The global dimensions of the misinformation and disinformation problem were highlighted in multiple sessions. One presented updates from fact-checking and public awareness initiatives in Nigeria and Kenya, along with Viral Facts Africa, a pan-African initiative sponsored by the World Health Organization. These efforts, which have focused on combating health misinformation and disinformation during the pandemic, have subsidized internet connectivity and in some cases paid social media influencers to promote accurate information. Another session featured panelists from the Global Voices Civic Media Observatory. Its network of local editors aims to provide “local contextual knowledge, subtext and language analysis to emerging events and narratives” and “[identify] harmful information, elevating the good.” One of the organization’s projects has been to compile a database of misinformation promoted by the government of Brazil.
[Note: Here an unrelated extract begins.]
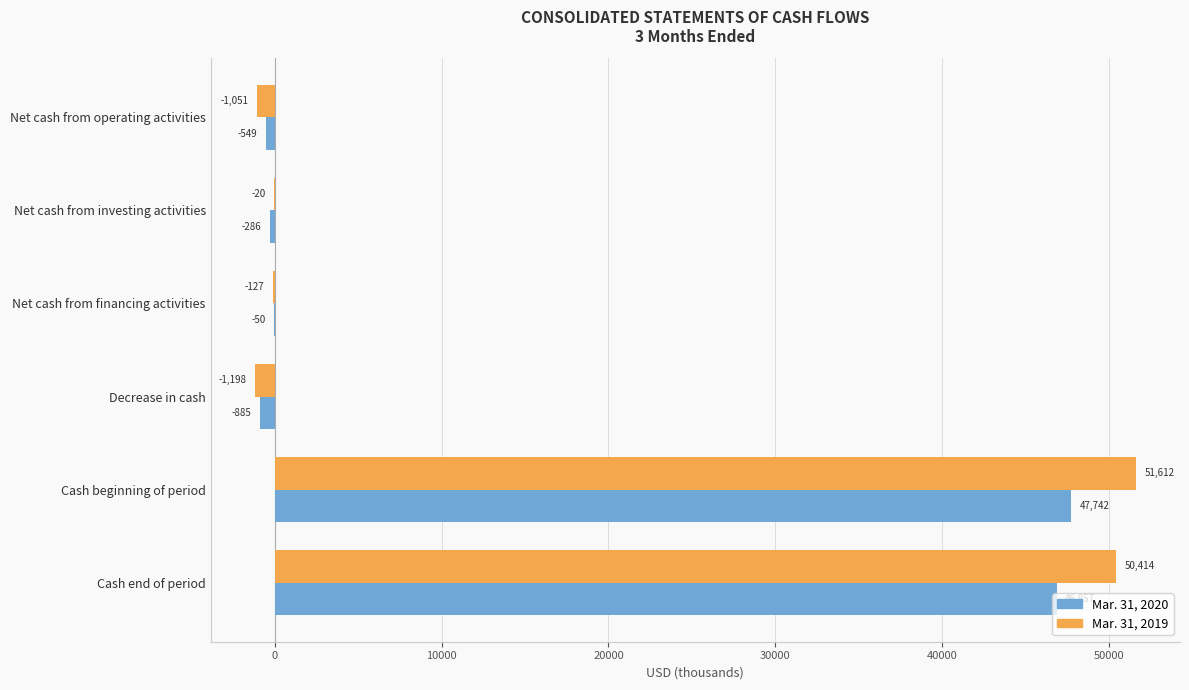

What is the greatest value displayed?

51612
The fight against misinformation and disinformation has attracted for-profit intelligence analysis and consulting firms as well as nonprofits. At least three were identified in the program. John Kelly, CEO of Graphika, presented examples of the sophisticated analysis and visualization work done by his firm, using mostly open source data. He also referred to training resources available from another for-profit firm, Bellingcat. In another session, analysts from ActiveFence discussed their large-scale monitoring of disinformation. They characterized the diversification of actors and media, noting that disinformation campaigns have spread beyond the botnets of a few years ago. One of the tools available to these campaigns is the Random Face Generator, a resource for generating photos to accompany fake personas.

The Demand Side

Besides attacking the supply of misinformation and disinformation, the other way to thwart it is on the demand side, by reducing people’s appetite for it. This is being done primarily through education in information literacy or digital literacy. The demand side was the subject of only two sessions. One, an international panel of IFLA leaders, encouraged audience ideas and experiences via breakout discussions and collaborative editing of a Google Doc on challenges and approaches in media literacy education. The other, led by librarians from Rowan University, described their initiatives in embedding the teaching of lateral reading in the curriculum. Their work is based on a Stanford University research and demonstration project, which has been documented in various sources.

Conclusion

The bad news from MisinfoCon and MozFest is that the worldwide war on information is continuing to intensify and will be with us for a long time. The distribution of misinformation and disinformation—deliberate or mistaken, malevolent or innocent—is a worldwide problem. It involves a proliferating cast of characters, operating on a diversifying set of platforms, using ever-evolving tactics. Nobody has solved this problem yet. But the good news is that the defenders of information are robust too. The problem is much better understood than it was a few years ago, and there are more initiatives to address it. Countermeasures are evolving. Judging by the presentations, most of the effort is going into choking off the supply of misinformation and disinformation, but there’s promising news on the demand side too. Let’s hope that future conferences highlight continued progress.


Dave Shumaker is a retired clinical associate professor at The Catholic University of America in Washington, D.C., and a former corporate information manager. He is also the author of The Embedded Librarian: Innovative Strategies for Taking Knowledge Where It’s Needed (Information Today, Inc., 2012), and he founded SLA’s Embedded Librarians Caucus in 2015.